With one eye on Tuesday's Coupe de France semifinal against Dunkerque, Luis Enrique rotated his side. The likes of Marquinhos, Ousmane Dembélé and Vitinha were all on the bench to start the match, and it looked from the off that the Spaniard had perhaps made a mistake, as Lucas Stassin scored the opener with just nine minutes on the clock. The in-form Belgian youngster (eight goals in 2025) found the net with a cushioned header from Zuriko Davitashvili's cross to give the hosts an early lead, and it would take the capital side some time to respond.
Just before the break, Gonçalo Ramos, starting in place of Dembélé, was brought down in the box, and the Portuguese striker duly converted, finding the top corner past Gautier Larsonneur to level the match. It stayed that way until the break, leaving PSG with it all to do if they hoped to capitalize on an earlier loss by Olympique de Marseille.
PSG close in on the title! 🔥🔴🔵 pic.twitter.com/gPslR23q4F
— Ligue 1 English (@Ligue1_ENG) March 29, 2025
In the second half, PSG were quick to make the difference, though, as they scored four times in the span of a fifteen minutes to take a 5-1 lead just after the hour mark. First, they had to withstand a scare as Stassin nearly allowed his side to retake the lead on the counter, but Matvey Safonov was quick off his line to prevent the Belgian getting his double. Just moments later, it was Khvicha Kvarastkhelia who did give his team the lead, pressing Mickaël Nadé and scoring. Doué did more of the same three minutes, later, capitalizing on another Sainté mistake and doubling the lead with a low shot.

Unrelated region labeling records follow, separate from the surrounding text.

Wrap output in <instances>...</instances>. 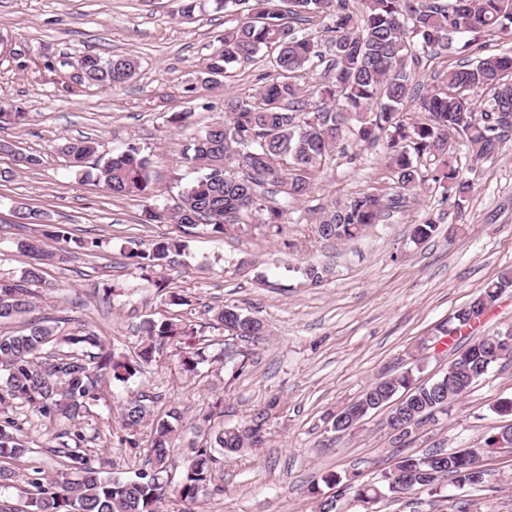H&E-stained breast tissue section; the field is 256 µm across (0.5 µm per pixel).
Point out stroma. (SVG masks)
I'll return each instance as SVG.
<instances>
[{
	"label": "stroma",
	"mask_w": 512,
	"mask_h": 512,
	"mask_svg": "<svg viewBox=\"0 0 512 512\" xmlns=\"http://www.w3.org/2000/svg\"><path fill=\"white\" fill-rule=\"evenodd\" d=\"M178 0H0V35L10 42L0 56V105L27 112L22 125L0 127V141L40 156L39 166L0 184V278H19L29 259L17 242L39 237L51 258L37 289L38 316L59 335L94 331L108 350L135 355L143 321L184 317L205 339L207 362L197 372L181 369L174 348L144 366L129 384L101 374L98 398L75 421L43 425L30 410L11 416L31 441L32 461L45 472L60 470L53 449L81 435V453L117 475L141 467L150 445L142 429L138 447L124 442L120 407L134 392L161 395L182 413L183 438L196 418L222 412L225 426L248 420L271 397L280 409L258 448L221 458L213 489L193 512H313L314 486L323 476L377 480L399 456L480 448L501 424L493 408L512 397V363H503L435 414L404 443H392L383 412L366 416L347 434L328 431L330 414L355 402L376 380L400 374L412 357L424 360L422 380L448 368L466 338H436L434 329L479 295L486 283L512 269V141L495 157L473 162L466 148H452L473 183L463 209L444 189L428 186L407 207L386 216L355 241L330 244L310 230L324 207L363 190L391 187L382 145L346 138L310 176V196L295 204L288 230L268 237L212 234L209 226L183 229L166 218L182 186L195 179L182 152L190 138L223 121L224 101L254 94L271 72L268 57L233 69L209 89L187 94L225 28L236 19L203 0L192 19H180ZM86 52L131 53L140 68L128 84L112 89L80 86L48 71V62L76 60ZM189 113L188 126L171 124ZM92 139L97 155L71 167L61 153L69 141ZM153 155L150 190L114 197L97 178L100 157L129 146ZM43 213L67 225L73 237L101 238L94 255L42 236L38 224L19 225L15 207ZM443 219L433 235L412 239V227L430 215ZM185 241L163 268L141 267L139 251L159 241ZM330 265L318 286L293 272L303 262ZM178 293L179 306L161 302L162 290ZM229 306L262 319V339L239 342L249 361L243 373L224 364V334L211 326V308ZM494 484L447 487L444 494L407 495L372 505L345 495L342 512H512V452L493 455Z\"/></svg>",
	"instance_id": "obj_1"
}]
</instances>
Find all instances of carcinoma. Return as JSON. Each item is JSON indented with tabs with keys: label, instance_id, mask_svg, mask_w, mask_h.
Instances as JSON below:
<instances>
[{
	"label": "carcinoma",
	"instance_id": "cac0c4a2",
	"mask_svg": "<svg viewBox=\"0 0 512 512\" xmlns=\"http://www.w3.org/2000/svg\"><path fill=\"white\" fill-rule=\"evenodd\" d=\"M217 9L243 15L224 31L221 45L208 58L202 88L227 77L230 70L245 66L265 52L272 56L274 73L264 77L255 94L233 97L225 102L224 121L208 126L191 138L183 151L184 162L198 172L183 186L172 221L186 228L200 224L214 234H245L259 227L269 236H281L288 224V206L310 193L309 175L335 152L344 133L357 141L380 142L392 169L394 187L389 193L364 190L324 210L314 224V238L327 242L352 241L390 211L402 206L406 197L428 181L450 191L457 206L472 192L473 183L464 177L451 153L448 134L459 138L481 161L494 157L512 137V54H484L468 58L444 72L443 88L426 89L413 82L411 66L438 50H466L482 37L512 36V0H361L362 9H350L348 0H214ZM312 18L329 20L325 37L300 34L294 24ZM328 58L327 79L313 90L301 80L314 60ZM83 83L114 88L134 80L139 61L131 55L103 57L85 53ZM188 88L193 93L200 88ZM492 91L478 102L474 93ZM412 103L426 115L409 122L403 109ZM74 167L95 153L89 140L62 148ZM13 156L14 165L0 168V183L39 164L37 156L15 151L0 142V154ZM424 159L433 161L428 173L420 170ZM152 154L136 146L103 160L100 180L115 196L141 195L151 182ZM439 220L428 217L414 225L416 241L432 236ZM45 235L77 248L95 251L99 240L74 238L63 224H51ZM185 247L181 241L158 242L137 254L150 267H160L172 250ZM19 252L30 256V264L17 281L0 280V322L26 319L19 332L0 335V485L12 480L15 471L5 463L16 461L29 450V441L17 434V424L7 411L23 405L40 418L54 422L74 420L87 403L95 399L98 371L107 368L112 378L127 383L151 363L155 355L171 345L179 350L181 366L195 372L206 361V345L191 324L179 318L143 322V345L133 357L104 353L101 337L92 331L69 336L65 342L76 349L50 353L58 333L46 321L32 317L37 305L32 287L42 283L37 241L17 242ZM295 272L311 285L332 275V268L308 263ZM512 288V271H505L489 283L476 298L455 311L437 327L443 336L471 335L474 325L491 310L501 295ZM213 328H237L231 336L258 339L264 335L261 320L225 306L211 309ZM512 334L503 331L478 339L448 364V370L432 382L418 384L423 359L414 358L397 376L372 383L360 399L338 412L345 432L374 407L371 397L406 395L409 412L420 426L437 410L468 393L472 385L503 360L512 361ZM98 352L92 353L90 349ZM280 399L272 397L251 419L238 427L226 428L205 413L193 426L194 439L187 445L186 461L178 477L165 479L171 463L170 448L180 437L181 412L170 407L155 414L154 401L142 392L131 395L121 406L125 442L138 447V434L151 426L147 469L131 477H119L96 468L77 451L65 452L60 477L31 480L36 496L30 512H156L166 495L192 505L208 492L218 456L238 454L256 448L265 440L267 422L278 411ZM408 489L416 494L437 495L447 483L434 480L428 472L436 461L428 455H405L398 459ZM441 469L460 490L470 488L473 479L462 468ZM396 482L392 471L372 483L342 485L341 491L317 499L316 512H340L339 501L349 491L367 505L392 497Z\"/></svg>",
	"mask_w": 512,
	"mask_h": 512
}]
</instances>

Eight minutes later, João Neves got in on the act, scoring from Bradley Barcola's cutback before Doué had himself a brace, scoring a fine solo goal by skipping through the home defence and lashing a shot into the roof of the net. The coup de grace would come from teenage substitute Ibrahim Mbaye, with Barcola playing an unselfish square ball to the youngster to make it 6-1, a result that sees the leaders 22 points clear of Marseille with seven matches to play, meaning that a draw in this evening's Côte d'Azur derby between AS Monaco and OGC Nice would see PSG champions for the fourth straight season.
Ibrahim Mbaye netted his first goal for the capital side, making him the third-youngest scorer in club history at 17 years and 64 days.